The subsequent mission was for Rick and I to each perform a line check with the FAA observing. We were scheduled to fly a revenue turnaround to St. Louis from DFW. Two separate captains were involved for the two legs. The line check was unusual in that Rick and I flew as copilots rather than sitting in the jumpseat. It was fortunate that the first captain had a relaxed disposition. He was triple-teamed, having to be scrutinized by two new check airmen and the FAA. Nobody deserves that kind of attention.

Despite the over-population of eyes in the cockpit, the line checks were performed without problems. The FAA inspector was satisfied. Rick and I were given a verbal blessing. Only one more step remained. In order to be considered internationally qualified, I was required to have a line check with an X-type on an international trip. This final phase is affectionately called a super check.

Although a trip to Paris was the original plan, I convinced flight standards that my logbook had plenty of entries with CDG (Charles DeGualle). Why not England where I had never been? With X-type check airman Craig Scott in the right seat, we departed JFK for Stansted Airport in the UK. I played the role of instructor.
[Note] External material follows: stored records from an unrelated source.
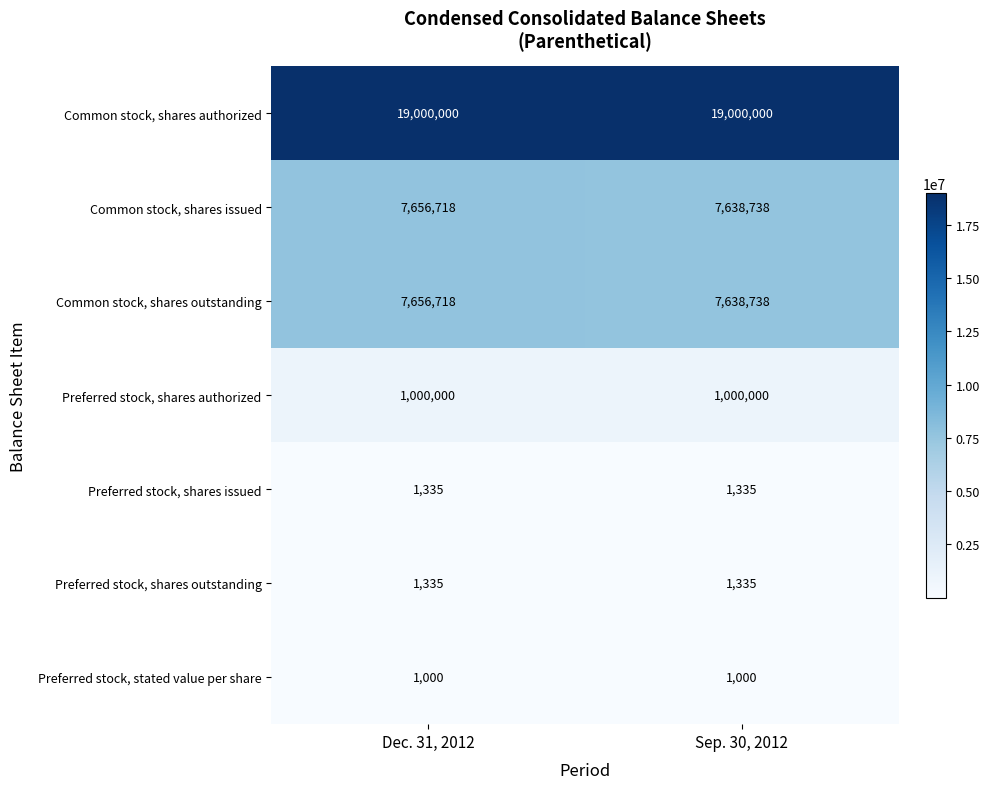

What is the difference between the highest and lowest values at Dec. 31, 2012?

18999000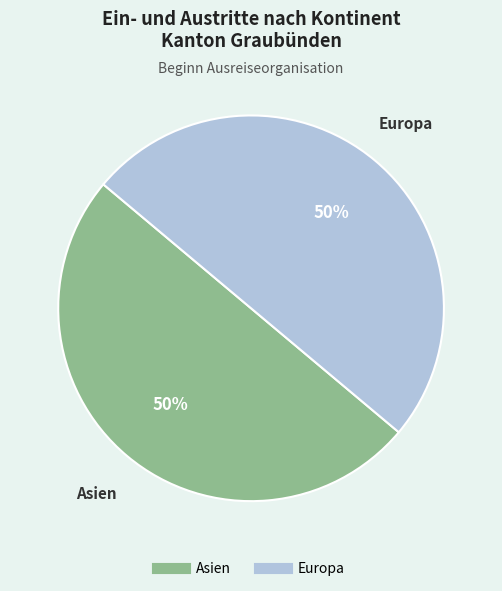

Count the number of slices in the pie.

2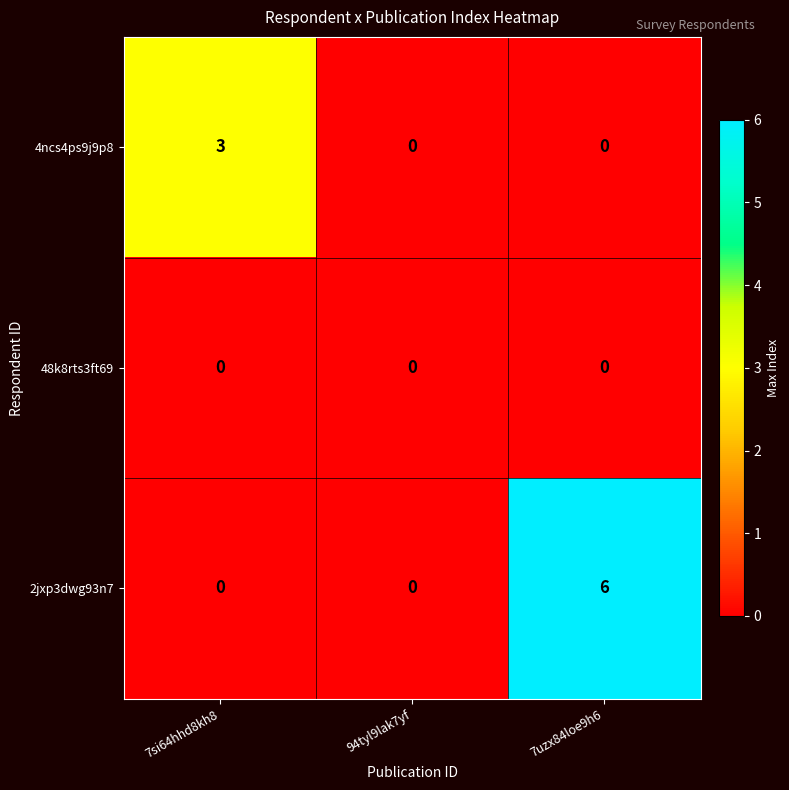

Count the number of data series in this chart.

3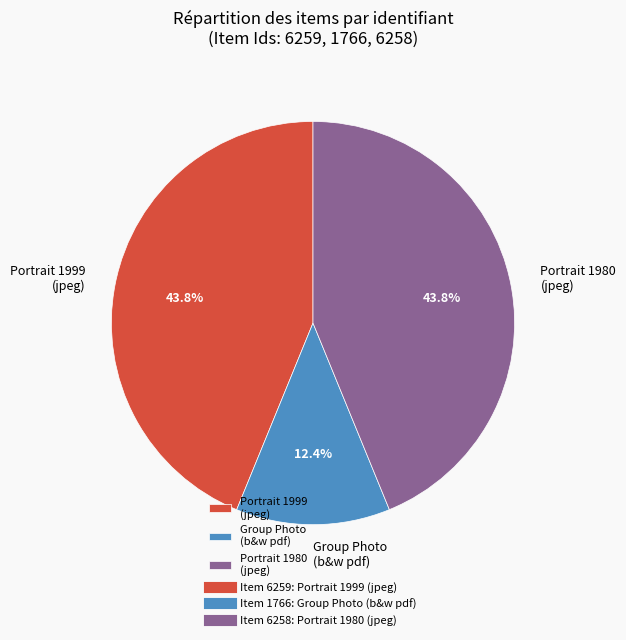

How many slices are in this pie chart?

3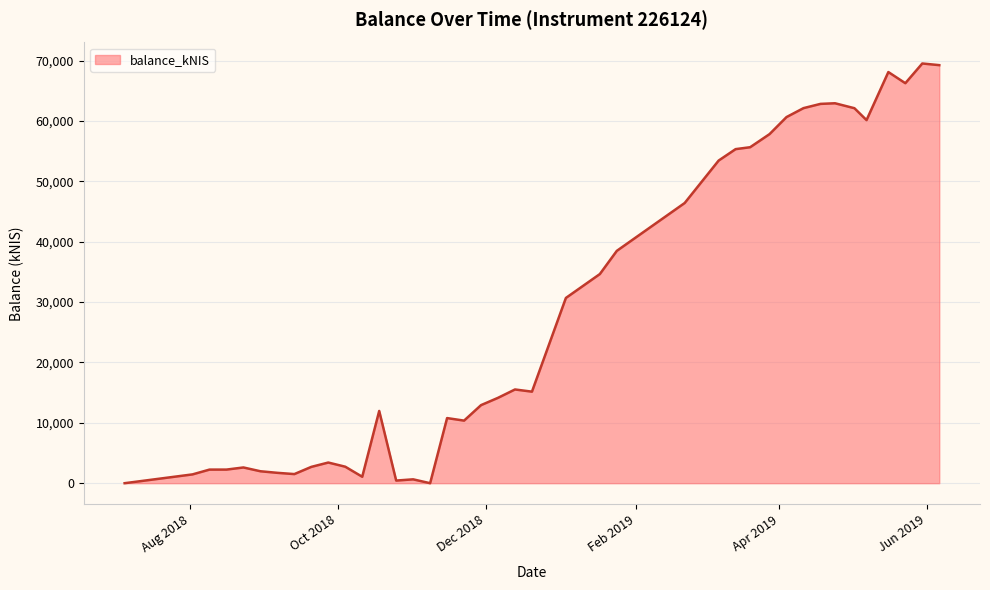

What is the difference between the maximum and minimum values?

69530.1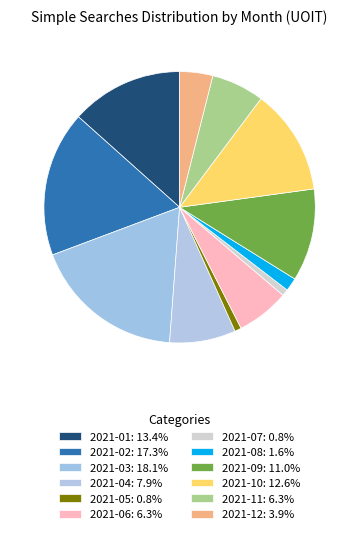

What is the ratio of the value at 2021-06 to the value at 2021-08?

4.0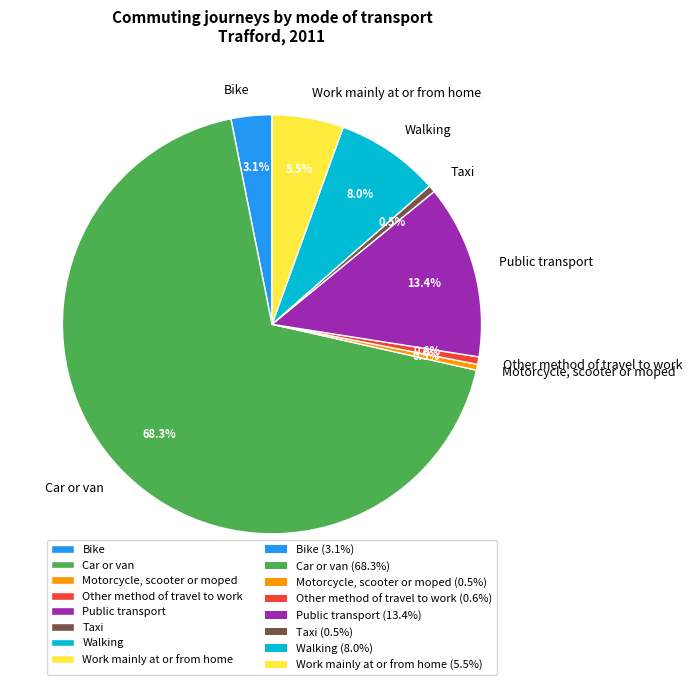

What percentage do Walking and Car or van together represent?

76.4%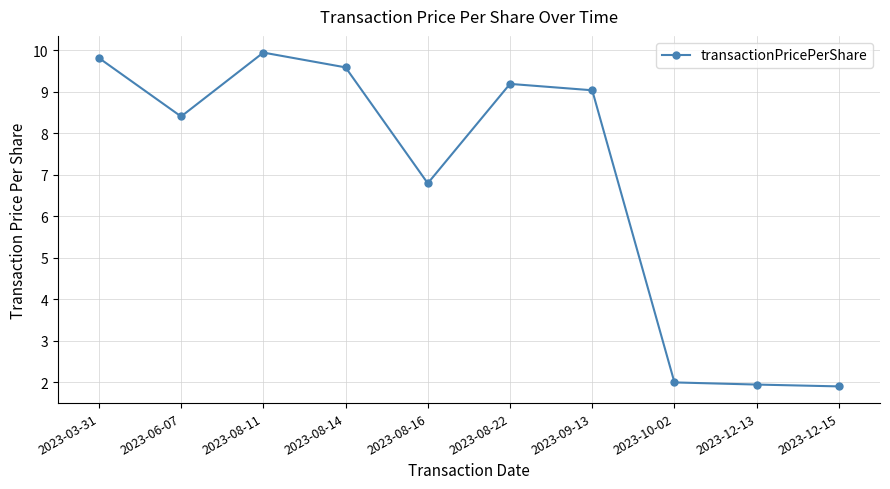

The chart shows a value of 2.0 at 2023-10-02. True or false?

True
As predicted, I had more to learn than my pretend student. And the learning was not so much book knowledge as it was the knowledge to convey the book. That skill takes practice. Craig was invaluable in teaching me that lesson.

Craig was also invaluable on the layover. He introduced me to the legendary World War II Eagle Pub in Cambridge. His father had been a pilot based at a nearby airfield that staged bombers into enemy territory. The names of airmen, airplanes and aviation paraphernalia were scattered on the walls and ceilings of the quaint old establishment.

With the layover complete, my arrival back at JFK concluded the training. I shook Craig's hand and thanked him for his patience and expertise. I was now an official check airman.

Although I couldn't quite put my feelings into words, I knew something had changed. Perhaps it was an attitude. Perhaps it was pride in the accomplishment. Perhaps it was the acceptance of a new responsibility.

My new job will no longer begin and end with the cycle of the parking brakes. My new job has new requirements. Preparation. Review. Updating. Computer entries. Forms. Briefings. Meetings. And, of course, a nametag.